Aqueles metros até à paragem do autocarro pareceram a Maria léguas infindáveis. Assim que chegou sentou-se no único local vago e escondeu toscamente os fartos sacos sob o banco. Depressa percebeu porque tantos tinham preferido permanecer de pé. Ao seu lado estava o Sr. Alfredo, personagem bizarra já conhecida. Apesar do calor abrasador daquela tarde de Verão, ele insistia no casaco, suspensórios e gravata macilentos pelas noites ao relento. Tal indumentária combinada com a gesticulação frenética, obrigavam-no a limpar o suor constantemente, criando pausas dramáticas escolhidas entre as frases mais inflamadas. Vociferava contra o motorista “que é um bêbado” e a empresa “que sobe os preços todos os dias”. Rematou com um “no tempo do Salazar não havia nada disto” seguido das palmas apoteóticas de um público que só ele via e que nunca o deixava só.

Maria sorriu nervosa, deambulando o olhar entre os presentes. Será que alguém me viu? E se percebem o que aqui trago? O que respondo?

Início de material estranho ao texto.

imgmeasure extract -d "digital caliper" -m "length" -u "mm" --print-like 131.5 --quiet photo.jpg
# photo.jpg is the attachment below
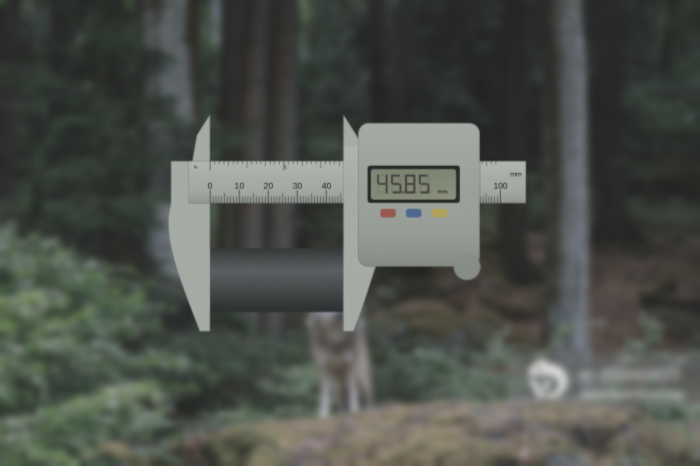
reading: 45.85
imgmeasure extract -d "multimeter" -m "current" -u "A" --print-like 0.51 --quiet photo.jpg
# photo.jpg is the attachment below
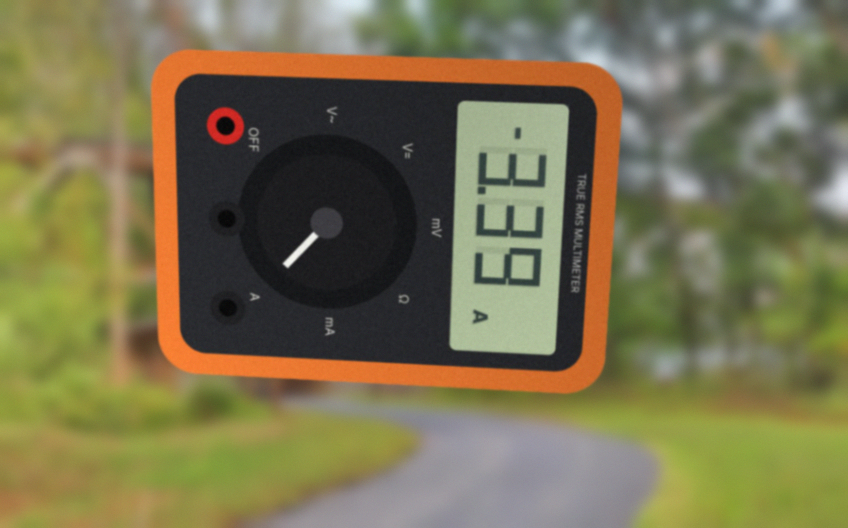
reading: -3.39
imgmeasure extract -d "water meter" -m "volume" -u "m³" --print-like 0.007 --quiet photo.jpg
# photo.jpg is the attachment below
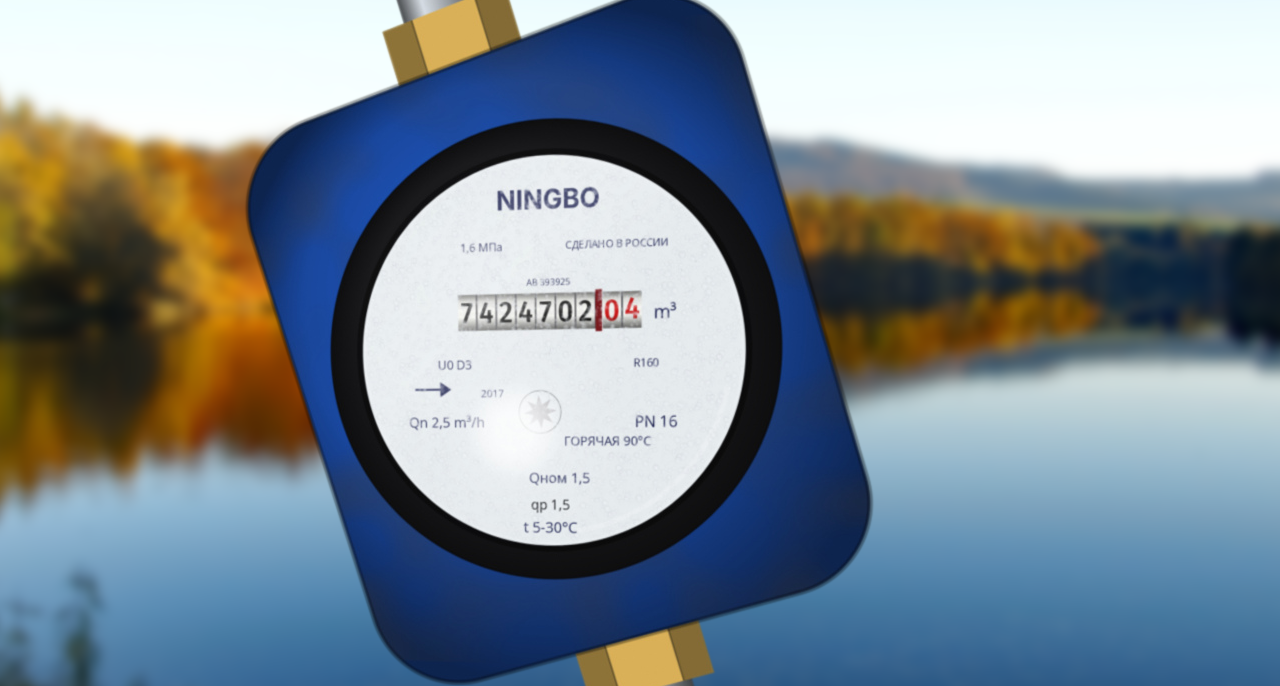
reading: 7424702.04
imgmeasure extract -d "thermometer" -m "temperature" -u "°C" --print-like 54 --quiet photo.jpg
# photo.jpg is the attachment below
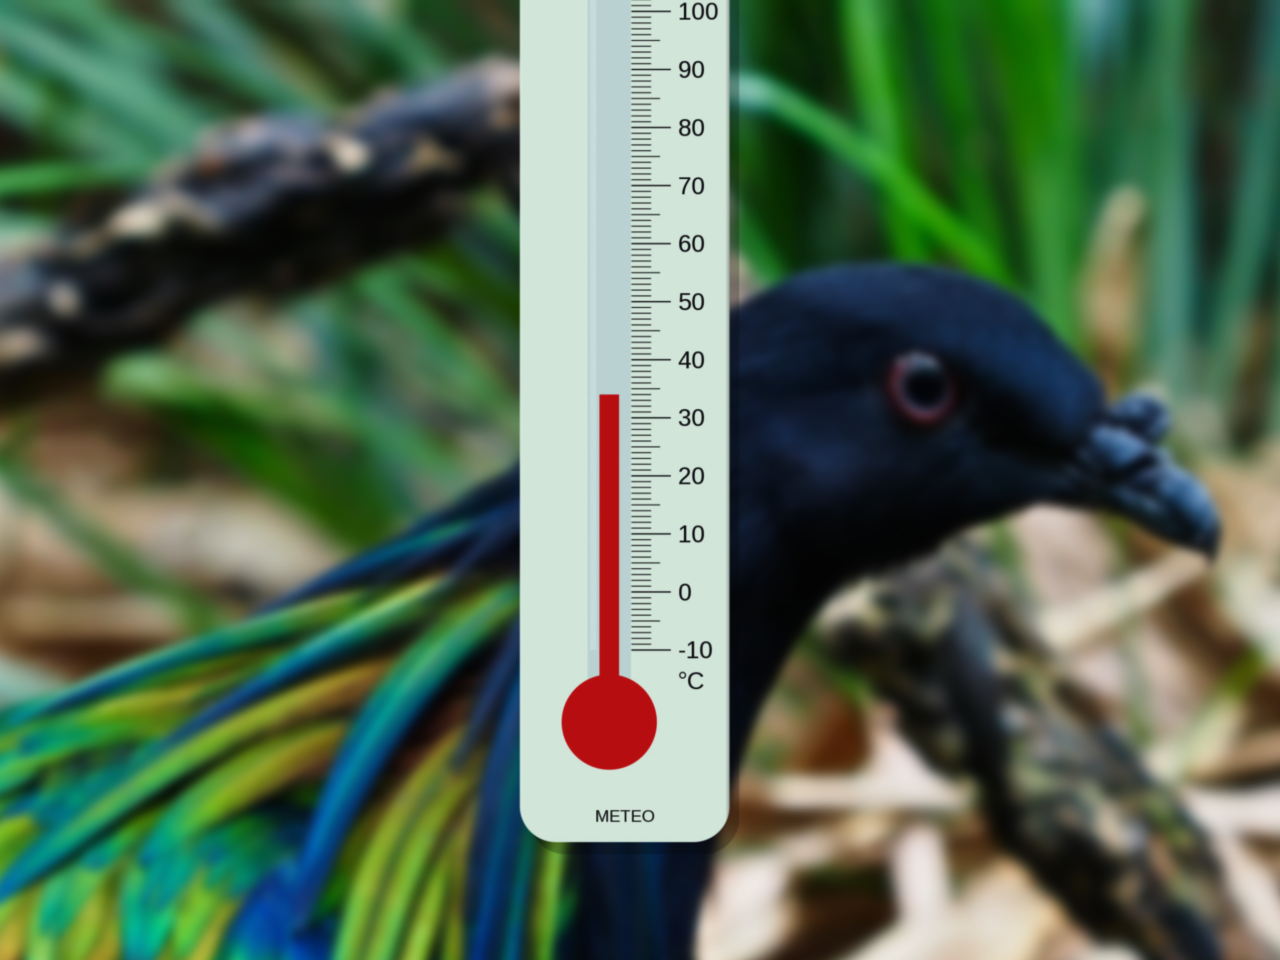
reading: 34
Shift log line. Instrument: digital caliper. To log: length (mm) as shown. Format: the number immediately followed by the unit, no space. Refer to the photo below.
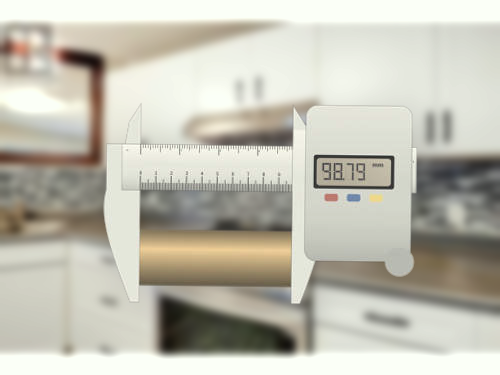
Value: 98.79mm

Passados breve minutos o autocarro chegou e ela suspirou de alívio. A cidade parecia adormecida pelo travo de Agosto, e o trânsito serpenteava livremente.

Quando entrou no bairro a ansiedade desapareceu. O seu lar começava ali, na sua rua, entre a sua gente. Tudo estava no local habitual excepto, claro, os cartazes que voltavam ciclicamente para povoar o cenário. Rostos sombrios ladeados por frases vazias.

Após subir os derradeiros cinco lances de escadas, recuperou o fôlego e entrou em casa.

A comitiva de recepção limitou-se a um “Então, mãe?! Estava a ver que não chegavas! Estou cá com uma fome.”

João permaneceu amarrado ao ecrã. O adolescente estava entusiasmado com mais um grupo de discussão sobre a crise. Teclava furiosamente a favor de uma tribo e contra todos os outros.

“Tens aqui umas bolachas enquanto faço o jantar” disse com um toque de doçura.

“Oh mãe: nunca acertas! Já sabes que não gosto destas” respondeu João, afastando o pacote com evidente desdém.

Maria regressou apressadamente para a cozinha. “Esta cebola é forte”, pensou, enquanto limpava o caudal que não conseguia conter.

No chão repousavam os quatro sacos repletos de comida oferecida pela associação.